Et animal ambivalent, le couteau s’enfonce beaucoup moins dans la viande que dans le doigt qui adosse à ses manche et lame ses trois phalanges. Et si l’œil végétarien se fascine de l’incompréhensible va et vient qui revient dans la viande après avoir quitté le morceau pour la bouche, le même oeil quitte bien assez tôt l’invisible bilboquet qui lie la gencive à sa viande pour maintenant surtout se fasciner de la petite enfonce du doigt dans le manche chromé, qui laissera son suspens, sa trace cannibale et creuse, d’un sillon à peine blanchi ou rougi, selon le doigt et le flux de sang dans le doigt. Oh! couteau contre intuitif, qui s’agrippe à son itinéraire de petite trépigne argentée et laisse à la viande dessous le soin de se répandre, morte et faible, et au doigt l’épais loisir de déployer de chaque côté de son aileron ses phalanges obèses et sciées. Paradoxal couteau, en effet, qui, linéaire, indivisible et fin, s’entoure de volubiles masses et chairs, et ressort intact de ses voyages immobiles, à part le changement éventuellement, mais tout provisoire jusqu’à l’eau et l’évier, de couleur, et qu’un couteau de quinze heures sera plus sale qu’un couteau de midi. Pudeur couteau qui, dans ton intercession d’inox longiligne, nous évites le face à face entre viande et phalange. Contagieux couteau, qui fais du doigt la viande. Je veux mes mains nues. Et n’avoir découvert que le feu sans l’outil.
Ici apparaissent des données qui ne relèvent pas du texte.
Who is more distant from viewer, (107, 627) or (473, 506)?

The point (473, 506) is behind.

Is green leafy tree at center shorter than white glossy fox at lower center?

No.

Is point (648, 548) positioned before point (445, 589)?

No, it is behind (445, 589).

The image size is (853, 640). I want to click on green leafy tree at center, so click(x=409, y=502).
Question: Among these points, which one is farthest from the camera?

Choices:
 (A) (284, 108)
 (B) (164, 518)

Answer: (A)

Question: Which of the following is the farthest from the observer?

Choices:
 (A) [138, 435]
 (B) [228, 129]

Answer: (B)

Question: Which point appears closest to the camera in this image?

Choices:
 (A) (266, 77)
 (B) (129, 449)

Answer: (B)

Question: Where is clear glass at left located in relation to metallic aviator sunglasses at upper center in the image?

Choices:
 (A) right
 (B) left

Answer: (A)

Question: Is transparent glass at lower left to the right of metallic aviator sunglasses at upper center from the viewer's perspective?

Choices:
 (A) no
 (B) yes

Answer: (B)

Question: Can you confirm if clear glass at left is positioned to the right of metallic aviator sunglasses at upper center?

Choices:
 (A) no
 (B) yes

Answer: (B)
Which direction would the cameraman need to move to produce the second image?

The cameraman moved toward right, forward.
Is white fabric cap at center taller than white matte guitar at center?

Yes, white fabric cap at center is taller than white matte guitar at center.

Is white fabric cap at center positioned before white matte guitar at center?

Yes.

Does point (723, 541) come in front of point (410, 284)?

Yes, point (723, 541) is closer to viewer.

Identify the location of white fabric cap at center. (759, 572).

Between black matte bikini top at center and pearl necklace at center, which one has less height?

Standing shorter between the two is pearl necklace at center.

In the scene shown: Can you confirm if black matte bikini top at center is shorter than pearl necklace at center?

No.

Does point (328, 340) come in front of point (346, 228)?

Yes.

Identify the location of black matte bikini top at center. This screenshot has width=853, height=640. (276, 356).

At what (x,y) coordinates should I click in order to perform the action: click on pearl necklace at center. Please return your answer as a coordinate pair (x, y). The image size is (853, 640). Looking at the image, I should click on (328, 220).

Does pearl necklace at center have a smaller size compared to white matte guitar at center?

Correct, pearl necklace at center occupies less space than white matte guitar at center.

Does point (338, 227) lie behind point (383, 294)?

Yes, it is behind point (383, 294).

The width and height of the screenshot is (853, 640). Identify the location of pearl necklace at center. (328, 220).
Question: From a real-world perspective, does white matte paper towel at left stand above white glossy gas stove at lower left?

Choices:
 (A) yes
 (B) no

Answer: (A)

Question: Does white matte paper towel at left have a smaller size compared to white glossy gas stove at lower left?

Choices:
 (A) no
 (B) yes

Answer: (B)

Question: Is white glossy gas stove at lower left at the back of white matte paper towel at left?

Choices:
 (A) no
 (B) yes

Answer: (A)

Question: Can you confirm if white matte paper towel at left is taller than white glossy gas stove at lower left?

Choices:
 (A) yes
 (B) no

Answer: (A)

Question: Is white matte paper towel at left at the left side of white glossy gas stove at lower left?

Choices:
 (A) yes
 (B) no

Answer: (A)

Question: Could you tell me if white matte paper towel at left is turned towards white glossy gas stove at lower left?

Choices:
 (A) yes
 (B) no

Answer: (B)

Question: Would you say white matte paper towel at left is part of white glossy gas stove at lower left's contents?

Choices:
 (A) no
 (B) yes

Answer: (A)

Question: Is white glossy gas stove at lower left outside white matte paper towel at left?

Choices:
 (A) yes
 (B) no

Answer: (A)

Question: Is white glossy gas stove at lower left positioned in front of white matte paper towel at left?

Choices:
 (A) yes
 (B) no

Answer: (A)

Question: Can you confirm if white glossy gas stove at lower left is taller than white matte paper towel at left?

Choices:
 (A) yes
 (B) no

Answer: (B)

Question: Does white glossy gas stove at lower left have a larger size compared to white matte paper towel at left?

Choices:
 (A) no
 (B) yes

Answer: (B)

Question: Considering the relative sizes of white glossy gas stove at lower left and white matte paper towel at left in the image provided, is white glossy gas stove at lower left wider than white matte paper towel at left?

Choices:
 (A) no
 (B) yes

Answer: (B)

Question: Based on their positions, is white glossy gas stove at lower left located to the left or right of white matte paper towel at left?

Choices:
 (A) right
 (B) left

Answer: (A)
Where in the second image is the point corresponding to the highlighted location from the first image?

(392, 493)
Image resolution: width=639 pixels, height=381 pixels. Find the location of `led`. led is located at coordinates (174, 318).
on disait risque calculé pour donner aux enfants des couteaux coupants, risque calculé, avec ton texte c’est la fascination jusqu’au vertige, quasi la tentation,
C
Aussi compact que Ponge on dirait
Sensuel à souhait. Malicieusement, j’attendais le pire, le dérapage, des zones inavouées où le couteau s’enfonce, chair humaine, ou de poulpe géant. Je patiente jusqu’au prochain 🙂
Texte très fort pour moi. L’image du Chien andalou est passée pendant ma lecture.